| Assignment |
Faithfully repeat each entry below, minus the pictures.

| Data for processing |
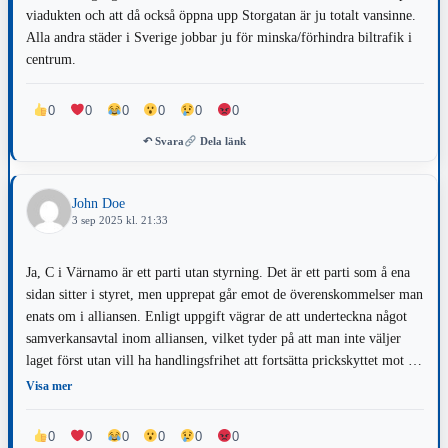
viadukten och att då också öppna upp Storgatan är ju totalt vansinne.
Alla andra städer i Sverige jobbar ju för minska/förhindra biltrafik i
centrum.
0
0
0
0
0
0
↶ Svara
Dela länk
John Doe
3 sep 2025 kl. 21:33
Ja, C i Värnamo är ett parti utan styrning. Det är ett parti som å ena
sidan sitter i styret, men upprepat går emot de överenskommelser man
enats om i alliansen. Enligt uppgift vägrar de att underteckna något
samverkansavtal inom alliansen, vilket tyder på att man inte väljer
laget först utan vill ha handlingsfrihet att fortsätta prickskyttet mot de
man är allierad med. Måtte väljare i kommunen förstå detta och lägga
Visa mer
sin röst på ett parti det går att lita på.
0
0
0
0
0
0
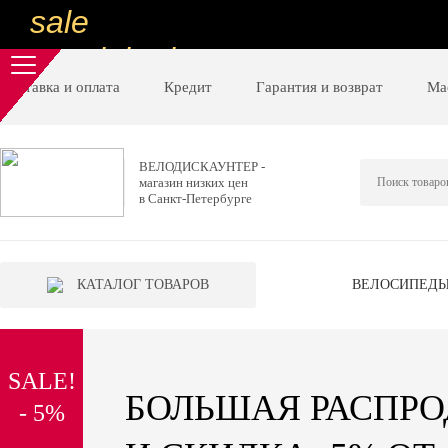
sale
special price
sale
Доставка и оплата
Кредит
Гарантия и возврат
Ма
ну очень
низкие цены
ВЕЛОДИСКАУНТЕР -
магазин низких цен
вот дешево
в Санкт-Петербурге
sale
special price
КАТАЛОГ ТОВАРОВ
ВЕЛОСИПЕД
sale
дешевле уже не будет
SALE!
sale
БОЛЬШАЯ РАСПР
- 5%
надо брать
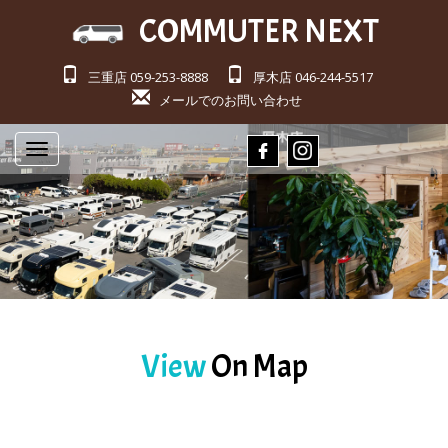
COMMUTER NEXT
三重店 059-253-8888
厚木店 046-244-5517
メールでのお問い合わせ
Toggle
navigation
View
On Map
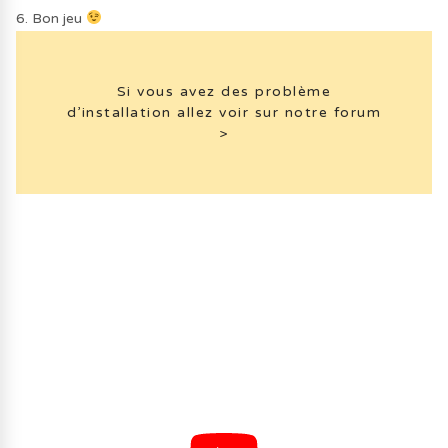
6. Bon jeu
Si vous avez des problème
d’installation allez voir sur notre forum
>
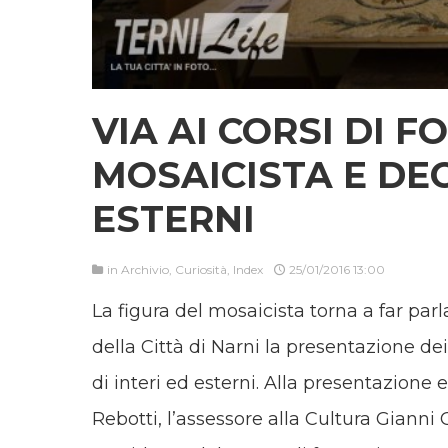
VIA AI CORSI DI 
MOSAICISTA E DE
ESTERNI
in
Archivio
,
Curiosità
,
Index
25/01/2016 13:00
La figura del mosaicista torna a far parla
della Città di Narni la presentazione de
di interi ed esterni. Alla presentazione
Rebotti, l’assessore alla Cultura Gianni G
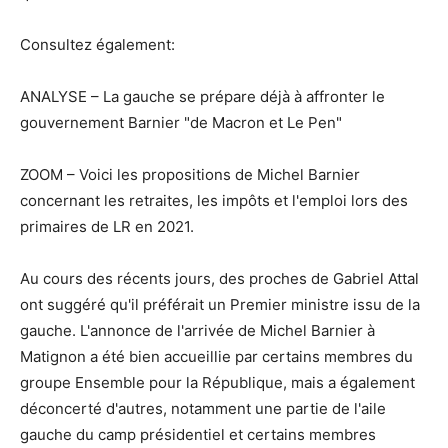
Consultez également:
ANALYSE – La gauche se prépare déjà à affronter le
gouvernement Barnier "de Macron et Le Pen"
ZOOM – Voici les propositions de Michel Barnier
concernant les retraites, les impôts et l'emploi lors des
primaires de LR en 2021.
Au cours des récents jours, des proches de Gabriel Attal
ont suggéré qu'il préférait un Premier ministre issu de la
gauche. L'annonce de l'arrivée de Michel Barnier à
Matignon a été bien accueillie par certains membres du
groupe Ensemble pour la République, mais a également
déconcerté d'autres, notamment une partie de l'aile
gauche du camp présidentiel et certains membres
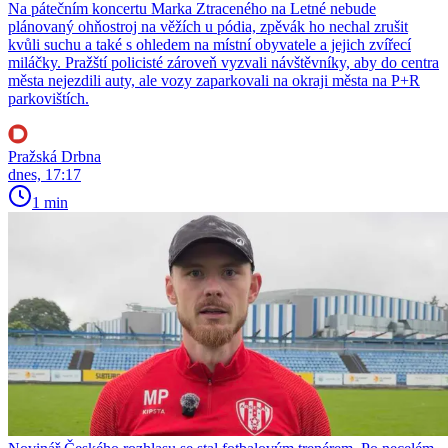
Na pátečním koncertu Marka Ztraceného na Letné nebude
plánovaný ohňostroj na věžích u pódia, zpěvák ho nechal zrušit
kvůli suchu a také s ohledem na místní obyvatele a jejich zvířecí
miláčky. Pražští policisté zároveň vyzvali návštěvníky, aby do centra
města nejezdili auty, ale vozy zaparkovali na okraji města na P+R
parkovištích.
Pražská Drbna
dnes, 17:17
1 min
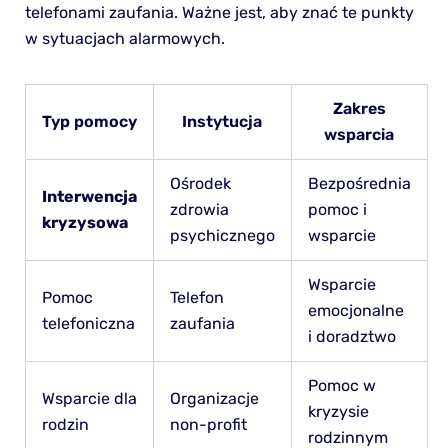
telefonami zaufania. Ważne jest, aby znać te punkty
w sytuacjach alarmowych.
Zakres
Typ pomocy
Instytucja
wsparcia
Ośrodek
Bezpośrednia
Interwencja
zdrowia
pomoc i
kryzysowa
psychicznego
wsparcie
Wsparcie
Pomoc
Telefon
emocjonalne
telefoniczna
zaufania
i doradztwo
Pomoc w
Wsparcie dla
Organizacje
kryzysie
rodzin
non-profit
rodzinnym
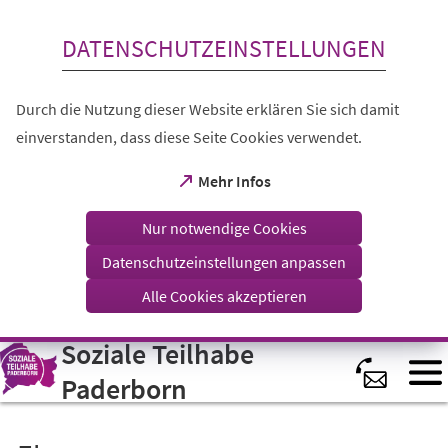
Inhalt anspringen
DATENSCHUTZEINSTELLUNGEN
Durch die Nutzung dieser Website erklären Sie sich damit
einverstanden, dass diese Seite Cookies verwendet.
(Öffnet
Mehr Infos
in
einem
Nur notwendige Cookies
neuen
Tab)
Datenschutzeinstellungen anpassen
Alle Cookies akzeptieren
Soziale Teilhabe
Visuelle
Assistenzsoftware
öffnen.
Paderborn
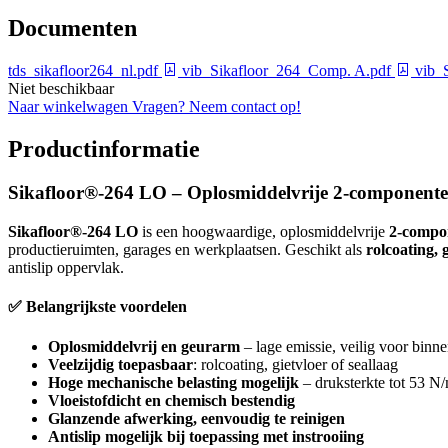
Documenten
tds_sikafloor264_nl.pdf
vib_Sikafloor_264_Comp. A.pdf
vib_
Niet beschikbaar
Naar winkelwagen
Vragen? Neem contact op!
Productinformatie
Sikafloor®-264 LO – Oplosmiddelvrije 2-componente
Sikafloor®-264 LO
is een hoogwaardige, oplosmiddelvrije
2-compo
productieruimten, garages en werkplaatsen. Geschikt als
rolcoating, g
antislip oppervlak.
✅ Belangrijkste voordelen
Oplosmiddelvrij en geurarm
– lage emissie, veilig voor binn
Veelzijdig toepasbaar
: rolcoating, gietvloer of seallaag
Hoge mechanische belasting mogelijk
– druksterkte tot 53 N
Vloeistofdicht en chemisch bestendig
Glanzende afwerking, eenvoudig te reinigen
Antislip mogelijk bij toepassing met instrooiing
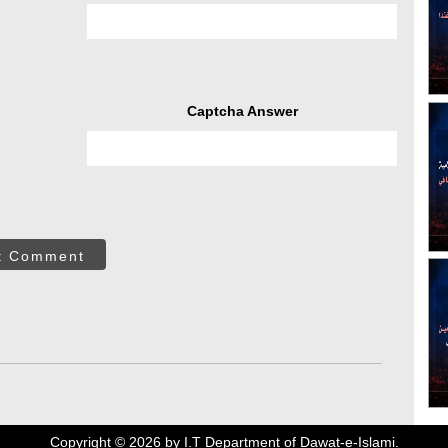
Captcha Answer
t Comment
Copyright ©
2026
by I.T Department of Dawat-e-Islami.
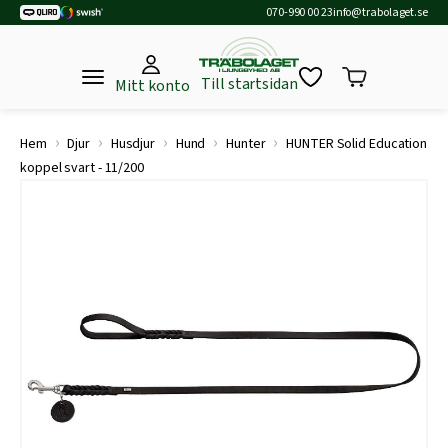
070-990 00 23
info@trabolaget.se
Till startsidan
Mitt konto
›
›
›
›
›
Hem
Djur
Husdjur
Hund
Hunter
HUNTER Solid Education
koppel svart - 11/200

| Output |
viadukten och att då också öppna upp Storgatan är ju totalt vansinne.
Alla andra städer i Sverige jobbar ju för minska/förhindra biltrafik i
centrum.
0
0
0
0
0
0
↶ Svara
Dela länk
John Doe
3 sep 2025 kl. 21:33
Ja, C i Värnamo är ett parti utan styrning. Det är ett parti som å ena
sidan sitter i styret, men upprepat går emot de överenskommelser man
enats om i alliansen. Enligt uppgift vägrar de att underteckna något
samverkansavtal inom alliansen, vilket tyder på att man inte väljer
laget först utan vill ha handlingsfrihet att fortsätta prickskyttet mot de
man är allierad med. Måtte väljare i kommunen förstå detta och lägga
Visa mer
sin röst på ett parti det går att lita på.
0
0
0
0
0
0
sale
special price
sale
Доставка и оплата
Кредит
Гарантия и возврат
Ма
ну очень
низкие цены
ВЕЛОДИСКАУНТЕР -
магазин низких цен
вот дешево
в Санкт-Петербурге
sale
special price
КАТАЛОГ ТОВАРОВ
ВЕЛОСИПЕД
sale
дешевле уже не будет
SALE!
sale
БОЛЬШАЯ РАСПР
- 5%
надо брать
COMMUTER NEXT
三重店 059-253-8888
厚木店 046-244-5517
メールでのお問い合わせ
Toggle
navigation
View
On Map
6. Bon jeu
Si vous avez des problème
d’installation allez voir sur notre forum
>
VIA AI CORSI DI 
MOSAICISTA E DE
ESTERNI
in
Archivio
,
Curiosità
,
Index
25/01/2016 13:00
La figura del mosaicista torna a far parla
della Città di Narni la presentazione de
di interi ed esterni. Alla presentazione
Rebotti, l’assessore alla Cultura Gianni G
Consultez également:
ANALYSE – La gauche se prépare déjà à affronter le
gouvernement Barnier "de Macron et Le Pen"
ZOOM – Voici les propositions de Michel Barnier
concernant les retraites, les impôts et l'emploi lors des
primaires de LR en 2021.
Au cours des récents jours, des proches de Gabriel Attal
ont suggéré qu'il préférait un Premier ministre issu de la
gauche. L'annonce de l'arrivée de Michel Barnier à
Matignon a été bien accueillie par certains membres du
groupe Ensemble pour la République, mais a également
déconcerté d'autres, notamment une partie de l'aile
gauche du camp présidentiel et certains membres
Na pátečním koncertu Marka Ztraceného na Letné nebude
plánovaný ohňostroj na věžích u pódia, zpěvák ho nechal zrušit
kvůli suchu a také s ohledem na místní obyvatele a jejich zvířecí
miláčky. Pražští policisté zároveň vyzvali návštěvníky, aby do centra
města nejezdili auty, ale vozy zaparkovali na okraji města na P+R
parkovištích.
Pražská Drbna
dnes, 17:17
1 min
telefonami zaufania. Ważne jest, aby znać te punkty
w sytuacjach alarmowych.
Zakres
Typ pomocy
Instytucja
wsparcia
Ośrodek
Bezpośrednia
Interwencja
zdrowia
pomoc i
kryzysowa
psychicznego
wsparcie
Wsparcie
Pomoc
Telefon
emocjonalne
telefoniczna
zaufania
i doradztwo
Pomoc w
Wsparcie dla
Organizacje
kryzysie
rodzin
non-profit
rodzinnym
Inhalt anspringen
DATENSCHUTZEINSTELLUNGEN
Durch die Nutzung dieser Website erklären Sie sich damit
einverstanden, dass diese Seite Cookies verwendet.
(Öffnet
Mehr Infos
in
einem
Nur notwendige Cookies
neuen
Tab)
Datenschutzeinstellungen anpassen
Alle Cookies akzeptieren
Soziale Teilhabe
Visuelle
Assistenzsoftware
öffnen.
Paderborn
Documenten
tds_sikafloor264_nl.pdf
vib_Sikafloor_264_Comp. A.pdf
vib_
Niet beschikbaar
Naar winkelwagen
Vragen? Neem contact op!
Productinformatie
Sikafloor®-264 LO – Oplosmiddelvrije 2-componente
Sikafloor®-264 LO
is een hoogwaardige, oplosmiddelvrije
2-compo
productieruimten, garages en werkplaatsen. Geschikt als
rolcoating, g
antislip oppervlak.
✅ Belangrijkste voordelen
Oplosmiddelvrij en geurarm
– lage emissie, veilig voor binn
Veelzijdig toepasbaar
: rolcoating, gietvloer of seallaag
Hoge mechanische belasting mogelijk
– druksterkte tot 53 N
Vloeistofdicht en chemisch bestendig
Glanzende afwerking, eenvoudig te reinigen
Antislip mogelijk bij toepassing met instrooiing
Captcha Answer
t Comment
Copyright ©
2026
by I.T Department of Dawat-e-Islami.
070-990 00 23
info@trabolaget.se
Till startsidan
Mitt konto
›
›
›
›
›
Hem
Djur
Husdjur
Hund
Hunter
HUNTER Solid Education
koppel svart - 11/200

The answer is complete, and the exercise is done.